In 1998, the Sippican Historical Society commissioned an architectural survey of Marion’s historic homes and buildings. The survey was funded one-half by the Sippican Historical Society and one-half by the Massachusetts Historical Commission. Due to the limits of funding, not all of the historic buildings were surveyed, but over 100 were catalogued and photographed. The results of the survey are in digital form on the Massachusetts Historical Commission’s website and in four binders in the Sippican Historical Society’s office (and at the Marion Town Clerk’s office).
Marion (Old Rochester) is one of the oldest towns in the United States, and the Sippican Historical Society maintains an extensive collection of documentation on its historic buildings. The Sippican Historical Society will preview one building a week so that the residents of Marion can understand more about its unique historical architecture.
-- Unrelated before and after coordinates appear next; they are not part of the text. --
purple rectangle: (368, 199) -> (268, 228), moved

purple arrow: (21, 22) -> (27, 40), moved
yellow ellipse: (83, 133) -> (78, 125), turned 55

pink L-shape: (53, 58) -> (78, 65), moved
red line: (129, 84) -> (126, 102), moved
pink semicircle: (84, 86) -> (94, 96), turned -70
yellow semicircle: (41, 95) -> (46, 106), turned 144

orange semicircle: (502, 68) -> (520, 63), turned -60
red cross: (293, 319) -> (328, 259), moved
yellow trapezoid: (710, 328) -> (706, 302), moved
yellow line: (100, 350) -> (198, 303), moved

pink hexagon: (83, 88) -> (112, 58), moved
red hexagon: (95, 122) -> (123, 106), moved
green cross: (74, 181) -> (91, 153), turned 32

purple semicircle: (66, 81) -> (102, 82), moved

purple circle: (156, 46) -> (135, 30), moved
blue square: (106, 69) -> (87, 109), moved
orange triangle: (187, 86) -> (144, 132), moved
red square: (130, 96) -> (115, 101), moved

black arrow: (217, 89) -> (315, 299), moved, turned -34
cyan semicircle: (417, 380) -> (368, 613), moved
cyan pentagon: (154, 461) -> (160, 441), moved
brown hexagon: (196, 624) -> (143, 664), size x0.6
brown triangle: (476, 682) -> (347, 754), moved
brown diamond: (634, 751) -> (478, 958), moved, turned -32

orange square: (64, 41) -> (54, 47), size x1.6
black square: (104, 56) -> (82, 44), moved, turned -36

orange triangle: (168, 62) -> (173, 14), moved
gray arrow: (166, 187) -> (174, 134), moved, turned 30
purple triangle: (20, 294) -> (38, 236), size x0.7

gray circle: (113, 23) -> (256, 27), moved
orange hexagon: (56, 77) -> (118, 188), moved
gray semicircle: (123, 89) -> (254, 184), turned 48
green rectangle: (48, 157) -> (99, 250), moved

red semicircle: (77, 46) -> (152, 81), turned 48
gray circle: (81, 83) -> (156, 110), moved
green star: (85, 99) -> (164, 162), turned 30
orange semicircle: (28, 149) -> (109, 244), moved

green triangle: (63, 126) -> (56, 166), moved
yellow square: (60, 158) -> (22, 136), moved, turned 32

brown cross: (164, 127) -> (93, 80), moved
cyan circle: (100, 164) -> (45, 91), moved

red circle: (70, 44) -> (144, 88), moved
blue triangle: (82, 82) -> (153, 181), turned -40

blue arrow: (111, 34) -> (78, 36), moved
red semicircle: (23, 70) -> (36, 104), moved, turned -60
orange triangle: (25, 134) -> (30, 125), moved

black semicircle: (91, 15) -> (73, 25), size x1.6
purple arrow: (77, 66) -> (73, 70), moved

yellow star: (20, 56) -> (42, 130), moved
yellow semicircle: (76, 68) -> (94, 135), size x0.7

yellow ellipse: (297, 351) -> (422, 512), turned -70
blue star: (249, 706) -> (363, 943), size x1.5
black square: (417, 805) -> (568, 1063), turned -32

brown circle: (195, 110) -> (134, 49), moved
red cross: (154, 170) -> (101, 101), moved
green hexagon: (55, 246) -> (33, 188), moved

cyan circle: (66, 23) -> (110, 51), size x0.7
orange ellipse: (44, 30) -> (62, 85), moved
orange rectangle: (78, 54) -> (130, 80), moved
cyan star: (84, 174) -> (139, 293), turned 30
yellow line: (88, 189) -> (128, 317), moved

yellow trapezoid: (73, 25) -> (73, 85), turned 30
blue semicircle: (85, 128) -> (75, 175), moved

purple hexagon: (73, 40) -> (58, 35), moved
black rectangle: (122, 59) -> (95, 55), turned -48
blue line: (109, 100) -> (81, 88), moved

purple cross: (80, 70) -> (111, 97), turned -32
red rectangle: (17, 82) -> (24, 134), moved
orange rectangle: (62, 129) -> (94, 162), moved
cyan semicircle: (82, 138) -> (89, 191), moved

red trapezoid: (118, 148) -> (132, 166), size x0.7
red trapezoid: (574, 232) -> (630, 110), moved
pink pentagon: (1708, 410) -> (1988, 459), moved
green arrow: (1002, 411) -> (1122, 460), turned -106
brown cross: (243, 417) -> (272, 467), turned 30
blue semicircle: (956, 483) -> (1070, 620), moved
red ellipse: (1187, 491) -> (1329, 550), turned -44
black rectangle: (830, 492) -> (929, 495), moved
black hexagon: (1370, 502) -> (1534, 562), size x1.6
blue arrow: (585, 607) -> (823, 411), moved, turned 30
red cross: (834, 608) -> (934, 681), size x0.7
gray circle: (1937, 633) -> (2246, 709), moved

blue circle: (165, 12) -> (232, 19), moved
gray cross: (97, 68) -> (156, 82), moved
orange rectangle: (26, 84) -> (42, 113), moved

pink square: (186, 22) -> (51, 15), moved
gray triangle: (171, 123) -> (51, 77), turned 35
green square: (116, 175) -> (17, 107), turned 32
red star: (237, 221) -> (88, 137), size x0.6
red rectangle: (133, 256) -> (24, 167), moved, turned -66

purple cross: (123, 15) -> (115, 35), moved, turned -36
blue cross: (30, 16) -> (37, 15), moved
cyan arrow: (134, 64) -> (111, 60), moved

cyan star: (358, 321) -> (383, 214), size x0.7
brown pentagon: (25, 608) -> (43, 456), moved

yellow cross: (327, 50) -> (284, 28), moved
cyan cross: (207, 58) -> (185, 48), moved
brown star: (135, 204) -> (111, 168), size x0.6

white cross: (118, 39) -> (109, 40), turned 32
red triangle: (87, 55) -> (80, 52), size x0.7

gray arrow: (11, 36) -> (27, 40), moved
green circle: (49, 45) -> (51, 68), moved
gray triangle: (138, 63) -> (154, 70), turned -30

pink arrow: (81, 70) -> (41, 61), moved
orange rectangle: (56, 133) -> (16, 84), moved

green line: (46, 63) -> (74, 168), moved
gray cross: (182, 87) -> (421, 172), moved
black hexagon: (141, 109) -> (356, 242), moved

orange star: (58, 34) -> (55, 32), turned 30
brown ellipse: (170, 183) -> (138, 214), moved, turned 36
This installment features 226 Front Street – Alumni House. The building at 226 Front Street, once the Headmaster’s House of Tabor Academy, is a Cape Cod cottage that was built in 1817. It was greatly enlarged by a Colonial Revival addition in 1849. The 1855 Marion map indicates that Peleg Briggs lived here. By 1903, it was the property of Miss J. Briggs. In 1937, it became the Headmaster’s House when Tabor Academy was moved to the waterfront. Headmaster Walter Huston Lillard lived here until 1942, when he left Tabor Academy to assist the war effort. His successor was James W. Wickenden. The Headmaster’s House became an important focus of the school’s academic life.